# Drunken Chicken



## Paymaster (Jan 22, 2009)

Cooked two drunken chickens tonite. Rubbed one with Applewood Rub and the other with Smokehouse Maple Rub. Both are McCormick products. Good eats if I do say so myself. Used two 1/2 cans of Coke and a tablespoon of the rub in each can. Also grilled a Vidalia onion.


----------



## stumpy (Aug 15, 2010)

Hello Paymaster. Good choice w/ McCorrmicks. If I understand you,and I think I see it in the picture, you have a soda can in the cavity of the chicken ? Halfway full of coke and tablespoon of the seasoning in the soda ?


----------



## Paymaster (Jan 22, 2009)

stumpy said:


> Hello Paymaster. Good choice w/ McCorrmicks. If I understand you,and I think I see it in the picture, you have a soda can in the cavity of the chicken ? Halfway full of coke and tablespoon of the seasoning in the soda ?


Yes that is correct. I stopped the neck hole with a wedge of potato.


----------



## Bocefus (Apr 19, 2010)

Mighty fine eating right there. I simply love cooking chicken on the grill. Add baked beans, potato salad & homemade coleslaw and wash down with good ole sweet tea with lemon.


----------



## sudshunter (Jan 20, 2008)

i like what im seeing....


----------



## JPChase (Jul 31, 2010)

Looks good Paymaster!

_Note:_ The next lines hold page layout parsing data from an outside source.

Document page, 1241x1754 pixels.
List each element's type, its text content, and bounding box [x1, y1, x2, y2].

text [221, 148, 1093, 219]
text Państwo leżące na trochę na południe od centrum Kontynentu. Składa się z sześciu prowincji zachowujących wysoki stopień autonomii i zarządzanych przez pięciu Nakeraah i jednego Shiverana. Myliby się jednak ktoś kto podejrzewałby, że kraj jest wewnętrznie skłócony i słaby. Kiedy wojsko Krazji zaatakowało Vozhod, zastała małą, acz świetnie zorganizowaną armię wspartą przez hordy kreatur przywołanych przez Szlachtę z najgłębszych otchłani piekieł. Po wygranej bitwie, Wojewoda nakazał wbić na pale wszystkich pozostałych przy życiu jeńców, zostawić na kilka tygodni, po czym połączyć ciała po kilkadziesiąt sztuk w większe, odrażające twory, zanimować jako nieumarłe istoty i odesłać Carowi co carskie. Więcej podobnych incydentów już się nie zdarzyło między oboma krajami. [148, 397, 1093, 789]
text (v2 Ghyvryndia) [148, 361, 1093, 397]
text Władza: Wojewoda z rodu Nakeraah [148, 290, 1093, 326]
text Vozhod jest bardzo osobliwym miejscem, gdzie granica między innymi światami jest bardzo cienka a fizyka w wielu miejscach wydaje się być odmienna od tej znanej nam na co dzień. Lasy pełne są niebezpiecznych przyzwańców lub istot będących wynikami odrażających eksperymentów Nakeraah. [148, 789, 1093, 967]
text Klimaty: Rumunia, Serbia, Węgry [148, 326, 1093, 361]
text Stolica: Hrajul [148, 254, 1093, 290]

I've never tried it with coke, only beer. 

I imagine the soda gives it a slightly sweeter flavor?


----------



## sprtsracer (Apr 27, 2005)

My damn mouth is watering!!!


----------



## WNCRick (Sep 24, 2007)

I've done it with sprite and webers beer can chicken seasoning...worked out pretty good too, but that is a couple beautiful birds, made me go out and buy one.


----------



## RuddeDogg (Mar 20, 2004)

sprtsracer said:


> my damn mouth is watering!!!


yup!!!


----------